# Thread: Help on a proof - square roots

1. ## Help on a proof - square roots

Hey everyone, I've looked at this one for a while and just can't seem to get started. Anyone care to give me a hint / help out? Thanks!

Suppose that S is an ordered field. Define sqrt(a) to be the number such that (sqrt(a))^2 = a for a >= 0. Prove that if a,b are elements of S and 0 =< a =< b, then sqrt(a) =< sqrt(b)

2. It's not true. If the field is $\mathbb R$ and $\mbox{sqrt }a=-\sqrt a$ then the requirement is clearly satisfied by $\mbox{sqrt }$. However if $0\leq a \leq b$ we have $0\geq\mbox{sqrt }a\geq\mbox{sqrt }b$.

Perhaps you need the extra condition that $0\leq\mbox{sqrt }a$?

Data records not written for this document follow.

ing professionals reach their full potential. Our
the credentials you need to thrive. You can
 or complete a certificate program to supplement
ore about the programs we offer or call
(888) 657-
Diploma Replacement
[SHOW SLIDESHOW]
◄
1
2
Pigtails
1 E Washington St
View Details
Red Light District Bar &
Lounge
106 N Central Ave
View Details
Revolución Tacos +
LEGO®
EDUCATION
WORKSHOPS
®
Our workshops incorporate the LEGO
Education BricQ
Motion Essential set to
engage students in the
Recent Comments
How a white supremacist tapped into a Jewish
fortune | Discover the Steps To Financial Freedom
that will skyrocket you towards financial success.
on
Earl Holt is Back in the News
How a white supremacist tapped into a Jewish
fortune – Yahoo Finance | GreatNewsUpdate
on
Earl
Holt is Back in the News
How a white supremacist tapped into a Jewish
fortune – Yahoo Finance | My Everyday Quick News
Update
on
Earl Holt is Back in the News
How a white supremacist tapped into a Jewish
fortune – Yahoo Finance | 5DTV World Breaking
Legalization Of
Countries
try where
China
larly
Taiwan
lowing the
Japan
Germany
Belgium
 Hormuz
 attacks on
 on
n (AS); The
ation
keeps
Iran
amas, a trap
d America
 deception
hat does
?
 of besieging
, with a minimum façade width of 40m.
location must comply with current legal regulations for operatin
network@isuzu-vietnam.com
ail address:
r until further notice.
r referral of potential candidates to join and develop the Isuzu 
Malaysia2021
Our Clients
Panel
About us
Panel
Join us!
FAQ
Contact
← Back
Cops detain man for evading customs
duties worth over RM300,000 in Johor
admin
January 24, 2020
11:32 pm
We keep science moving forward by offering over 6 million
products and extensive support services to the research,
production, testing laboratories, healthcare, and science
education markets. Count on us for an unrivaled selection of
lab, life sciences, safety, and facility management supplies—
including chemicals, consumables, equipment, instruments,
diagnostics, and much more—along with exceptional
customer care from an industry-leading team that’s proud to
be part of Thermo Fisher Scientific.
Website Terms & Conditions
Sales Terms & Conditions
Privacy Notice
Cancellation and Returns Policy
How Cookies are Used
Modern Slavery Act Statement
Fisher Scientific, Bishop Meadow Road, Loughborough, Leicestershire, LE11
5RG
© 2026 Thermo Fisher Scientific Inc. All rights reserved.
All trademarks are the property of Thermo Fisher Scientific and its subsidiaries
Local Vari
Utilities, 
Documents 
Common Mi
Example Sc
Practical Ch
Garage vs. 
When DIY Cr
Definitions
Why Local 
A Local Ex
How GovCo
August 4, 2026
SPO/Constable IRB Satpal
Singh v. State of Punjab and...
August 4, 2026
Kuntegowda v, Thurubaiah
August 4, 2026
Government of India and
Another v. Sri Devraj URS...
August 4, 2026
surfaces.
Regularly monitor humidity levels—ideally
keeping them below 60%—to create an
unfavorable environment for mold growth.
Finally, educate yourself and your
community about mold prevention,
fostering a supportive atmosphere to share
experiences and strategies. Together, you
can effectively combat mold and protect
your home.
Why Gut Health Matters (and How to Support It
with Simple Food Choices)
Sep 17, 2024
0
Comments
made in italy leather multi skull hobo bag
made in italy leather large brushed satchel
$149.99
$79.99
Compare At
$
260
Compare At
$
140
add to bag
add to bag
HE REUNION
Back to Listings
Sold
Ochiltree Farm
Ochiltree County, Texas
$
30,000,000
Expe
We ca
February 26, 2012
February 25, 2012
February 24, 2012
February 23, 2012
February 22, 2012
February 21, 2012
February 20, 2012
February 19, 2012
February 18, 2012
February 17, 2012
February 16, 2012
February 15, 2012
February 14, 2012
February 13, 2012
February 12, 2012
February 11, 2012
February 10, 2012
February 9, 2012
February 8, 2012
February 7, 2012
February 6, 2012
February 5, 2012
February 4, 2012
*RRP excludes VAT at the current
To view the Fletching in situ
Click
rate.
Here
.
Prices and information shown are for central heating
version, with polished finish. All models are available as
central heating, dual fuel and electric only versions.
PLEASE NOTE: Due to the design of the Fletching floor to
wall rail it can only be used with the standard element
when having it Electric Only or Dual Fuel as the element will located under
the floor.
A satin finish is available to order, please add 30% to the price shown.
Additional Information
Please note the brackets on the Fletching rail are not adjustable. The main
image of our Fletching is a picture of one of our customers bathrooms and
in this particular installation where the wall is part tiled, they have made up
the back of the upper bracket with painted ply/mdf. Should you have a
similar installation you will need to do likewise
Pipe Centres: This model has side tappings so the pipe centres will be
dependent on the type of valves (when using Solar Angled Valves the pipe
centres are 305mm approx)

3. Originally Posted by mistykz
Hey everyone, I've looked at this one for a while and just can't seem to get started. Anyone care to give me a hint / help out? Thanks!

Suppose that S is an ordered field. Define sqrt(a) to be the number such that (sqrt(a))^2 = a for a >= 0. Prove that if a,b are elements of S and 0 =< a =< b, then sqrt(a) =< sqrt(b)
Assuming that, as Bruno J. pointed out, that you also have $\sqrt{a}> 0$ and $\sqrt{b}> 0$, use a proof by contradiction.

Assume $\sqrt{a}> \sqrt{b}$ and multiply on both sides by $\sqrt{a}$. Then multiply the first inequality by $\sqrt{b}$. Compare the two.